Excerpted passage:
----

In 1972, writer Amiri Baraka’s album, It’s Nation Time, sounded a revolutionary call towards a new theory of blackness, one of self-determination drawn beyond the parameters of national boundaries. Chanting, singing, and screaming his poetry over African drums and free jazz, Baraka (a founding member of the interdisciplinary Black Arts Movement, which emerged in New York) asked his listeners: ‘Can you imagine something other than what you see? Something Big, Big and Black. Purple yellow red and green (but Big, Big and Black).’ This idea of nationhood, both at odds with the conventions of the American Dream and opposed to a separatist ideal of ‘nation’, gives colour to Tate Modern’s first survey of African-American art, ‘Soul of a Nation: Art in the Age of Black Power’. Focusing on black artists between 1963 and 1983, the exhibition accounts for art made at the intersection of the Civil Rights movement and the widespread revolutionary actions it inspired. Contemplating the show’s ambition to reflect the diversity of artistic positions taken up by these artists, it opens up a space to discuss, and even think anew, the prevailing questions around the political responsibility of art today.

----

Dataset content:
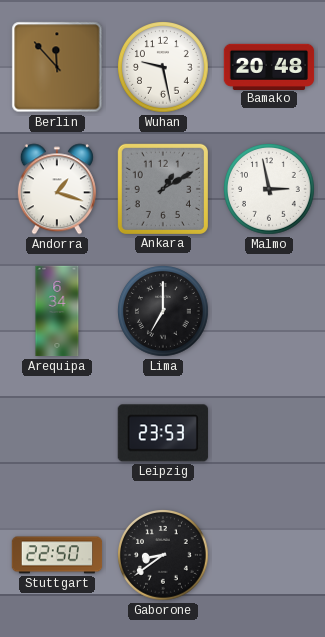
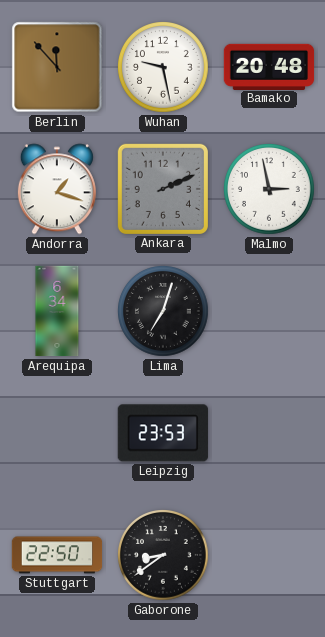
Ankara: 1:10 -> 2:11
Lima: 7:00 -> 7:03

----

Goal 1:
Answer these questions from the passage on Tate Modern's "Soul of a Nation" exhibition:
(a) In what year did Amiri Baraka's album It's Nation Time come out?
(b) Of which movement was Baraka a founding member?
(c) Which span of years does the exhibition focus on?
Goal 2:
According to the passage on the "Soul of a Nation" exhibition, what allows the show to open up a space for discussing the political responsibility of art today? Explain in one to three sentences.
Goal 3:
Continue the passage on Tate Modern's "Soul of a Nation" exhibition from its final sentence.
The data shown above is separate material and is not part of the passage on the exhibition.

Exercise answer 1:
(a) 1972
(b) The Black Arts Movement, which emerged in New York
(c) 1963 to 1983

Exercise answer 2:
The show aims to reflect the diversity of artistic positions that black artists took up between 1963 and 1983. Considering that ambition opens up a space to discuss, and even think anew, the prevailing questions about art's political responsibility today.

Exercise answer 3:
Emory Douglas, 21 August 1971, ‘We Shall Survive without a doubt’, 1971, newspaper, 45 x 58 cm. Courtesy: Center for the Study of Political Graphics, Culver City, USA © Emory Douglas / ARS NY; photogrpah: Emory Douglas / Art Resource, NY 

Beginning with the Spiral group, 15 artists who formed in the context of the March on Washington Bridge for Jobs and Freedom in 1963, the exhibition frames a broad selection of artists who took different directions in relation to aesthetics, politics and art-making in a time of extraordinary turbulence. Centring on Romare Bearden, whose initial proposal to produce collages collaboratively was rejected by other members of the Spiral Group, the first display presents a series of collages that capture the jazz-infused angst of his beloved Harlem neighbourhood. Bearden’s bold photostats, like Dove and Conjure Woman of 1964, employ a richly graphic intermix of figures and faces, interiors and exteriors, textures and surfaces – an ode to the spirit of black modernity. Cultivating an artistic language all their own, the Spiral group’s unwillingness to surrender aesthetic considerations to political protest (some attended the March on Washington and heard Dr Martin Luther King’s famous ‘I Have a Dream’ speech), sets the mood for a socially-charged narrative of black art. Part of what makes this work so compelling is its entanglement with the everyday lives of ordinary people. It drew on everything from the violent presence of the Klu Klux Klan (captured in Norman Lewis’s harrowing abstractions resembling KKK ceremonies) to the restorative nature of folkloric traditions (rendered brilliantly in Bearden’s photostats that channelled supernatural myth).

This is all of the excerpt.